11.5: web.relig/jc/rising from the dead is what dieties do:
. Jesus is referred to as kyrios (greek`Lord)
kyrios may refer to a diety,
and there are many dieties rising from the dead;
one who seems to rise from the dead
would tend to look like a diety;
hence even if there is evidence that
Jesus didn't die on the cross
those who wish to paint Jesus as a god
would ignore such evidence to promote their belief .
wiki`examples of the Dying-and-rising_god:
. the ancient Near Eastern and Greek deities
Baal, Melqart,Adonis, Eshmun, Tammuz,
Ra the Sun god with its fusion with Osiris/Orion,
Jesus, and Dionysus.
Female examples include
Inanna/Ishtar, Persephone, and Bari.
Some gods who die are also seen as either
returning or bringing about life in some other form,
in many cases associated with a vegetation deity
related to a staple.

• • •

* [Exercise directions] Extend the note on gods who die and rise again, beginning after its last line.

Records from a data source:
• • •

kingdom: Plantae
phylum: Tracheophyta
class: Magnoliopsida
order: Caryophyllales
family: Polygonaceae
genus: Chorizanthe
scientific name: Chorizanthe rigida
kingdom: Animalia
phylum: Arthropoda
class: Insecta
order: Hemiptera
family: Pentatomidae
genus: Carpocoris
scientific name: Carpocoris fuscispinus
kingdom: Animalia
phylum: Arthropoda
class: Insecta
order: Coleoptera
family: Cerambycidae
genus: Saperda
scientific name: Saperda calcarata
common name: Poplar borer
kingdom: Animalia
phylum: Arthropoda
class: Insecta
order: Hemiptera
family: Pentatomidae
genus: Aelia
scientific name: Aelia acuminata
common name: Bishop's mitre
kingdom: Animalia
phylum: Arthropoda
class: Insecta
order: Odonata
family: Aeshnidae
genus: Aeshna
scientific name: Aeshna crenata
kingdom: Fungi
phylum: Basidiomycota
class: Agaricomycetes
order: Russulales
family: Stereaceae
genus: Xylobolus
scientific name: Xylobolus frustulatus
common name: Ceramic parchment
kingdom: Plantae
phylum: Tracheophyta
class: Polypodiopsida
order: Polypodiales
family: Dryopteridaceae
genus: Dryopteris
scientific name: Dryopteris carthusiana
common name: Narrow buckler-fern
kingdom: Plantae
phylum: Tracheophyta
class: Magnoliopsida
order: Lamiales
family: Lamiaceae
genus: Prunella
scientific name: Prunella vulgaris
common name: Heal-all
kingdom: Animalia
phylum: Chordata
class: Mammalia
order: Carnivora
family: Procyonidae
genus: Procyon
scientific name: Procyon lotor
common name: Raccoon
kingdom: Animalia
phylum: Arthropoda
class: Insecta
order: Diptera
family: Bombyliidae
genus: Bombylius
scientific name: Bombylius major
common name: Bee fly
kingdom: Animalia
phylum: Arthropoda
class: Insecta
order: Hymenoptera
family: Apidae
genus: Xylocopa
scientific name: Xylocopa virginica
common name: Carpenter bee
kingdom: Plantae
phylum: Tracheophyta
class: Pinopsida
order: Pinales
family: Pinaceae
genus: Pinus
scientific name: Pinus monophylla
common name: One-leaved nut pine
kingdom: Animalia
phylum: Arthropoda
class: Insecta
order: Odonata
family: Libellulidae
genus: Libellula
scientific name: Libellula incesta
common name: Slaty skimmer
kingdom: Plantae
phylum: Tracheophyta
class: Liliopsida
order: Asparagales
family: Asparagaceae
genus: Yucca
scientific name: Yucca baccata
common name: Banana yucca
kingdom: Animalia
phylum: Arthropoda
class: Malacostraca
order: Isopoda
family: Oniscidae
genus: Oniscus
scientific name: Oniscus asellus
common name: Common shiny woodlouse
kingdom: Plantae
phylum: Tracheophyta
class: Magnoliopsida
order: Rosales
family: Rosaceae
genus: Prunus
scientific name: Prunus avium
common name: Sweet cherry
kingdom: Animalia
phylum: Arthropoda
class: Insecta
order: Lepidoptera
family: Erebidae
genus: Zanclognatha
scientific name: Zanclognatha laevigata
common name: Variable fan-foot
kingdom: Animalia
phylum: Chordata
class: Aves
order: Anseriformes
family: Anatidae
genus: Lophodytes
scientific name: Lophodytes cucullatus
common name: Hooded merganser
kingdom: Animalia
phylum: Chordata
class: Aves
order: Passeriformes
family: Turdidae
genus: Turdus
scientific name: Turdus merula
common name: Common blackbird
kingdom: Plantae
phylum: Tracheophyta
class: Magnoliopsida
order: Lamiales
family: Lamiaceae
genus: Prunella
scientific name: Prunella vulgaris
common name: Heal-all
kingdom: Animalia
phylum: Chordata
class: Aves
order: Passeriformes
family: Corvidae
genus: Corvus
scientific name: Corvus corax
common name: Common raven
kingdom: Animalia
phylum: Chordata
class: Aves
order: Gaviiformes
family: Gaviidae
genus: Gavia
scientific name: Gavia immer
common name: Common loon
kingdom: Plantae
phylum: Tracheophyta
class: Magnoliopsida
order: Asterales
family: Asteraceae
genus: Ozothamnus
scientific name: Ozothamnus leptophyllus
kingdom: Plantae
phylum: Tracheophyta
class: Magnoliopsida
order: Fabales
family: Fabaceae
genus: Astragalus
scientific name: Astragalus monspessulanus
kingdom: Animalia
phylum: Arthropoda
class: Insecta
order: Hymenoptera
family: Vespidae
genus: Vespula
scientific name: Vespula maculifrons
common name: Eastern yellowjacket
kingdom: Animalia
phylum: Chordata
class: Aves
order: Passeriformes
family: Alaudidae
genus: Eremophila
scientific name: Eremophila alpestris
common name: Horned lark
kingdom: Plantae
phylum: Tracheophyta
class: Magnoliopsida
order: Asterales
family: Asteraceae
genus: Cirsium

• • •

* [Exercise answer]
In Ancient Greece,
a woman could not enter into a contract herself
and arrangements were made by her guardian or Kurios.
In some cases, when reading the Hebrew Bible
the Jews would substitute Adonai (my Lord)
for the Tetragrammaton
(the written representation of the Name of God),
and they may have also substituted Kurios
when reading to a Greek audience
(as in the Septuagint translation).
The Greek word Kyrios (Κύριος) means "lord, Lord, master".
In religious usage it designates God.
. one consequence of the use of kyrios
to refer to Jesus in the New Testament
is that almost all Old Testament references to God
(except God the Father and the Holy Spirit)
can then apply to Jesus.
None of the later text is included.